Pocket Money: Pros and Cons
Pocket money can be a powerful way to teach children financial skills, whether through cash, apps, or junior bank accounts.
Benefits:
- Teaches the value of money in a cashless world
- Encourages budgeting and saving for bigger goals
- Helps kids learn moderation and independence
Risks:
- Too much money may reduce motivation to earn
- Comparisons with friends or siblings can cause tension
- Cash may be spent on unhealthy or risky purchases – apps like GoHenry or Rooster can help parents monitor spending
Teach Budgeting and Saving
Shopping trips, birthdays, or Christmas money are great opportunities to show kids how to budget. Explain the difference between “wants” and “needs” and encourage saving towards bigger goals. Setting up a savings account can help children learn the value of long-term planning.
Open a Bank Account
From age 11, children can open a current account, giving them more independence and a safer alternative to cash. Parents can still oversee spending while children learn to manage money responsibly.
Be a Role Model
Children copy what they see. Demonstrate good financial habits by sticking to budgets, saving for bigger purchases, and comparing costs.
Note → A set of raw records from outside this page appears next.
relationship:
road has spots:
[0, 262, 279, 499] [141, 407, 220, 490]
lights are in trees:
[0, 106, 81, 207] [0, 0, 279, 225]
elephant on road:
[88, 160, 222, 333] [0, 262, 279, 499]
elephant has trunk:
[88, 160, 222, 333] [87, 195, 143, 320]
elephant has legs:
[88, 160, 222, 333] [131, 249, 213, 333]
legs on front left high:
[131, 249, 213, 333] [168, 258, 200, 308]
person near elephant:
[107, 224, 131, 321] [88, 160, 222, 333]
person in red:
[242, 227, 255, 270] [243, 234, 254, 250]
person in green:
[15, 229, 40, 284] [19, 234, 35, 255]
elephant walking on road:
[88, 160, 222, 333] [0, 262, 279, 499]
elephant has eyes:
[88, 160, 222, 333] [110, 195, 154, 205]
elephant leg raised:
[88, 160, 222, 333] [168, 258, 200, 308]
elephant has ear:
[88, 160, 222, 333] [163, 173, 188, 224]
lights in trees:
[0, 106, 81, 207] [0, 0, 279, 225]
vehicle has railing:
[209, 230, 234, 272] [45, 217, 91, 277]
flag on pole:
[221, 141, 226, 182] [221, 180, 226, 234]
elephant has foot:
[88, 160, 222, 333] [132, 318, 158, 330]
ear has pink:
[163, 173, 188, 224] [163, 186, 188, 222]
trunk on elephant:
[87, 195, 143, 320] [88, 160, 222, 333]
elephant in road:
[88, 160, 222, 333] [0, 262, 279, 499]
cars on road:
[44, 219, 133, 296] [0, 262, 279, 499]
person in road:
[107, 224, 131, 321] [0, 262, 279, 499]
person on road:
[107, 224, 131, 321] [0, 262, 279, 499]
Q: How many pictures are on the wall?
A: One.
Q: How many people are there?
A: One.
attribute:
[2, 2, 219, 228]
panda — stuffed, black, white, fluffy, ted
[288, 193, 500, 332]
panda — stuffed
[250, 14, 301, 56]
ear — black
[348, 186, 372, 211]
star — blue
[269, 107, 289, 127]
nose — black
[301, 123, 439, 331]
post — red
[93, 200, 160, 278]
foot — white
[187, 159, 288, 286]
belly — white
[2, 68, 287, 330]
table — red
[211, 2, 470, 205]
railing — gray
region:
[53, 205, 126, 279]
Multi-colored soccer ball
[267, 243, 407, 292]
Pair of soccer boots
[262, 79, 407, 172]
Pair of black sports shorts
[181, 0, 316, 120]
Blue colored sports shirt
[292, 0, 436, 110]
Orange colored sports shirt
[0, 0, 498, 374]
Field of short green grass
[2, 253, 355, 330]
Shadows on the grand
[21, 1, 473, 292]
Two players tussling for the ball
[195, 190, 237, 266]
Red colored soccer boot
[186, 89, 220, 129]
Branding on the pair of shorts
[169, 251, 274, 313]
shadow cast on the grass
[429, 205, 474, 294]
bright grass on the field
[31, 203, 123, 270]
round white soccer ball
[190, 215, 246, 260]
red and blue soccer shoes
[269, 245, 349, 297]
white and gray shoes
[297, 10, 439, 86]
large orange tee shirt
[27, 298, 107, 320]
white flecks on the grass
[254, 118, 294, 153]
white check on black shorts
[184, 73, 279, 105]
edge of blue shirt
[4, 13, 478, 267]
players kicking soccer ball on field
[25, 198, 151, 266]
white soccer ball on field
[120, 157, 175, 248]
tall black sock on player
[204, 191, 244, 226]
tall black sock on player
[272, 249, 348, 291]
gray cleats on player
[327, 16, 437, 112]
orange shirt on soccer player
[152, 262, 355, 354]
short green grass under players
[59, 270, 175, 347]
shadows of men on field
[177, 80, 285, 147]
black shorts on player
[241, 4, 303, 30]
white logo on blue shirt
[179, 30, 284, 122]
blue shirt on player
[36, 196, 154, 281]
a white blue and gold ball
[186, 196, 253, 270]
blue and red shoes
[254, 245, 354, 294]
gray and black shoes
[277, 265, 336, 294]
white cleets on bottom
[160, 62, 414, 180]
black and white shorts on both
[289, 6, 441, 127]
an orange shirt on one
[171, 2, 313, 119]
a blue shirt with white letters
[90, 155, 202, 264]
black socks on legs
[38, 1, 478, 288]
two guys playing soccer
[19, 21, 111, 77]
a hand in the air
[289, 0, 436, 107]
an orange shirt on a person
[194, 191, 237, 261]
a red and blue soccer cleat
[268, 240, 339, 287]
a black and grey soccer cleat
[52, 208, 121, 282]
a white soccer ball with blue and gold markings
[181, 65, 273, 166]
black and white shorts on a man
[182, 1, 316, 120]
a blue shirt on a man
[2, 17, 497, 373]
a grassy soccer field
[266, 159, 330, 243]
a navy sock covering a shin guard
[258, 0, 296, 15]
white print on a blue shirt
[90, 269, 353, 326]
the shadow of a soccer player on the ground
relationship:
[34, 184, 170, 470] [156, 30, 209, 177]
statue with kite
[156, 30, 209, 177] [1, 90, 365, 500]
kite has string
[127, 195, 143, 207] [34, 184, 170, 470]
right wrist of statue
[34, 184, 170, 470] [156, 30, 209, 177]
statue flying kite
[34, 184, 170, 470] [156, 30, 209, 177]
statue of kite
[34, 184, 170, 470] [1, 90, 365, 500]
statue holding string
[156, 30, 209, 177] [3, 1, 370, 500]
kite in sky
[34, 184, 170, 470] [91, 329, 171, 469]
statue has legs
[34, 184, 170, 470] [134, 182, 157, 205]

Involving children in shopping lists or explaining financial decisions helps them understand money in real life.
Consider Age, Goals and Education
What works best will depend on your child’s age, financial goals, and understanding of money. Younger children may benefit from savings accounts you help manage, while older children may be ready for more independence.
Financial education is one of the most valuable life skills you can give your child. By starting early, setting clear boundaries, and being a positive role model, you’ll help them develop strong money habits that last a lifetime.